Lassie will have nothing to do with the Duke, however, and finds ways to escape her kennels and return to Joe. The Duke finally carries Lassie to his home hundreds of miles distant in Scotland. There, his granddaughter Priscilla senses the dog's unhappiness and arranges her escape.
Lassie then sets off for a long trek to her Yorkshire home. She faces many perils along the way, dog catchers and a violent storm, but also meets kind people who offer her aid and comfort. At the end, when Joe has given up hope of ever seeing his dog again, the weary Lassie returns to her favorite resting place in the schoolyard at home. There, Lassie is joyfully reunited with the boy she loves.
The film was shot in Washington state and Monterey, California, while the rapids scene was shot on the San Joaquin River. It also features scenes from the former Janss Conejo Ranch in Wildwood Regional Park in Thousand Oaks, California. Additional photography occurred in Big Bear Lake. 

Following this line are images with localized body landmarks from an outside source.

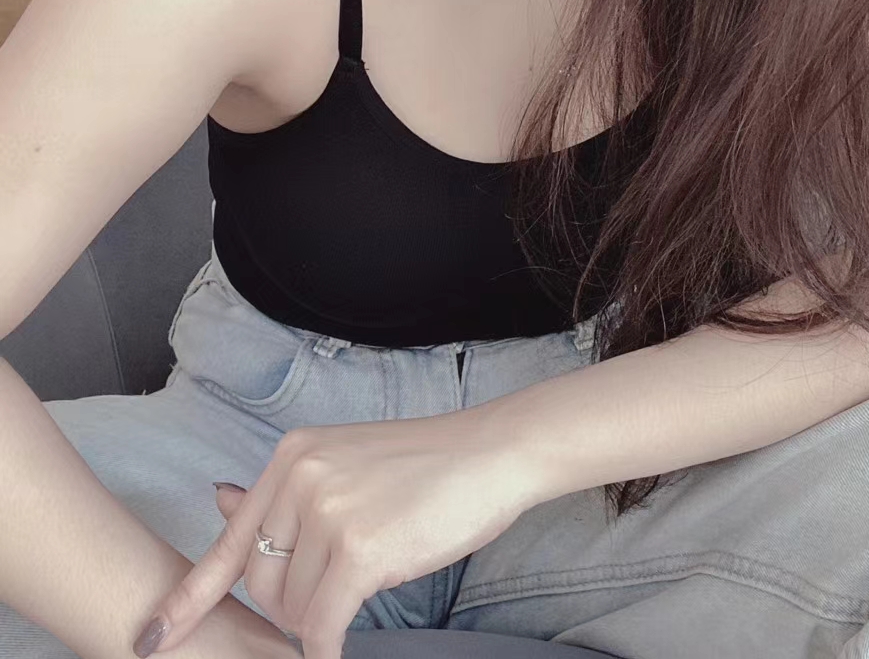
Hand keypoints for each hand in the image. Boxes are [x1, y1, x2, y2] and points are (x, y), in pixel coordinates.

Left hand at [132, 408, 537, 658]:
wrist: (491, 455)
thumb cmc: (425, 466)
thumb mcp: (344, 462)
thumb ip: (283, 492)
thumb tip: (218, 499)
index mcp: (293, 454)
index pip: (229, 539)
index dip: (188, 598)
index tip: (152, 638)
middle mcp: (301, 476)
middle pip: (259, 581)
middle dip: (285, 608)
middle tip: (327, 600)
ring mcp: (329, 511)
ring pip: (292, 607)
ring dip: (315, 621)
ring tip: (355, 592)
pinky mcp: (361, 549)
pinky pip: (322, 624)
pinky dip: (326, 647)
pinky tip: (340, 649)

During the film's production, MGM executives previewing the dailies were said to be so moved that they ordered more scenes to be added to "this wonderful motion picture."

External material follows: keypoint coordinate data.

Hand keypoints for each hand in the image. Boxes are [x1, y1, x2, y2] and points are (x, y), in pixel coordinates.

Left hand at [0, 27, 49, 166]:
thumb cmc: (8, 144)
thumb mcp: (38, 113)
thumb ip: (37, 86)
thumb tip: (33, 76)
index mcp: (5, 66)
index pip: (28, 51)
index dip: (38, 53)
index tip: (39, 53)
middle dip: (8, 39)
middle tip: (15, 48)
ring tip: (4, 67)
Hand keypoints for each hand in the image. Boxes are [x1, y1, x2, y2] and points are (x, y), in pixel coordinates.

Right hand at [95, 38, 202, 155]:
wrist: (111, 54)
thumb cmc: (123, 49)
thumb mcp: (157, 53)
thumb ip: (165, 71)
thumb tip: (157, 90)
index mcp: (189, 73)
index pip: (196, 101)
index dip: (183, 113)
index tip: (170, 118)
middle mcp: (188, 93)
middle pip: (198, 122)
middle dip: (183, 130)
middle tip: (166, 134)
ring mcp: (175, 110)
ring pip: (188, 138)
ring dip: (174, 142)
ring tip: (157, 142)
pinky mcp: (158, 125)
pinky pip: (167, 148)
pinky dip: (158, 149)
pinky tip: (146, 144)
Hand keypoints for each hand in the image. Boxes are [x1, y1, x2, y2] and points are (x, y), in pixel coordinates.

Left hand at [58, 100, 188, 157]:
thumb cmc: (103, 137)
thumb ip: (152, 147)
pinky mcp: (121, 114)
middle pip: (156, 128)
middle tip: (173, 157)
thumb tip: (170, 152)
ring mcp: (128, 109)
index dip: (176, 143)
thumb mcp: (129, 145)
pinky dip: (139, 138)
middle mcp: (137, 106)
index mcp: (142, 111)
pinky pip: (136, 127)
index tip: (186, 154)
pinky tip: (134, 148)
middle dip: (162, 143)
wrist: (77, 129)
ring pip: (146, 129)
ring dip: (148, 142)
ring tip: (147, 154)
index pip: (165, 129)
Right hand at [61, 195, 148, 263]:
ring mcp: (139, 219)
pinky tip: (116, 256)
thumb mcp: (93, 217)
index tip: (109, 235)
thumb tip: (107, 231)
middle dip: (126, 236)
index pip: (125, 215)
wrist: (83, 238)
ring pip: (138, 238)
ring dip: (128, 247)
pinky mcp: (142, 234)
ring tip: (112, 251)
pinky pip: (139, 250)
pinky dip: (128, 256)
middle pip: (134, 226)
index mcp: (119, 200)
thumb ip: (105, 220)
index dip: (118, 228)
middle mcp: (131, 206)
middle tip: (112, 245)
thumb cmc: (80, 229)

Some sources say that, initially, a female collie was selected for the title role, but was replaced when the dog began to shed excessively during shooting of the film in the summer. The trainer, Rudd Weatherwax, then substituted the male collie, Pal, in the role of "Lassie". Pal had been hired to perform the rapids stunt and, being male, looked more impressive in the part. Still other accounts, such as a 1943 New York Times article written while the film was in production, say that Pal was cast by director Fred Wilcox after first being rejected, because no other dog performed satisfactorily with the "near human attributes" he sought for the canine title role. Weatherwax would later receive all rights to the Lassie name and trademark in lieu of back pay owed him by MGM.
In 2010, Film Score Monthly released the complete scores of the seven Lassie feature films released by MGM between 1943 and 1955 as well as Elmer Bernstein’s score for It's a Dog's Life (1955) in the CD collection Lassie Come Home: The Canine Cinema Collection, limited to 1000 copies. Due to the era when these scores were recorded, nearly half of the music masters have been lost so the scores had to be reconstructed and restored from the best available sources, mainly the Music and Effects tracks as well as monaural ¼″ tapes.
The score for Lassie Come Home was composed by Daniele Amfitheatrof.
Track listing for Lassie Come Home (Disc 1)
Bonus track for Lassie Come Home (Disc 4)
Contains Sound Effects
Total Time: 80:79
The movie was a big hit. According to MGM records it earned $2,613,000 in the US and Canada and $1,904,000 overseas, resulting in a profit of $2,249,000.
The film was nominated for an Academy Award for Best Cinematography, Color and later the character of Lassie received a star on the Hollywood Walk of Fame at 6368 Hollywood Blvd. In 1993, Lassie Come Home was selected for preservation in the United States National Film Registry by the Library of Congress as being "culturally, historically, or aesthetically significant".
Bosley Crowther in The New York Times of October 8, 1943 uniformly praised the performers and production, noting that the film "tells the story of a boy and a dog, tells it with such poignance and simple beauty that only the hardest heart can fail to be moved."
Almost 50 years after the film's release, Parade discussed its lasting cultural impact, quoting the Saturday Evening Post which said the film launched Pal on "the most spectacular canine career in film history". Lassie Come Home was also cited as a cultural icon in Jane and Michael Stern's 1992 book, Encyclopedia of Pop Culture.
The film is recognized by American Film Institute in these lists:
The film was released on VHS by MGM Home Entertainment in 1990. The film was released on DVD by Warner Home Video and Warner Archive Collection from 2004 onwards.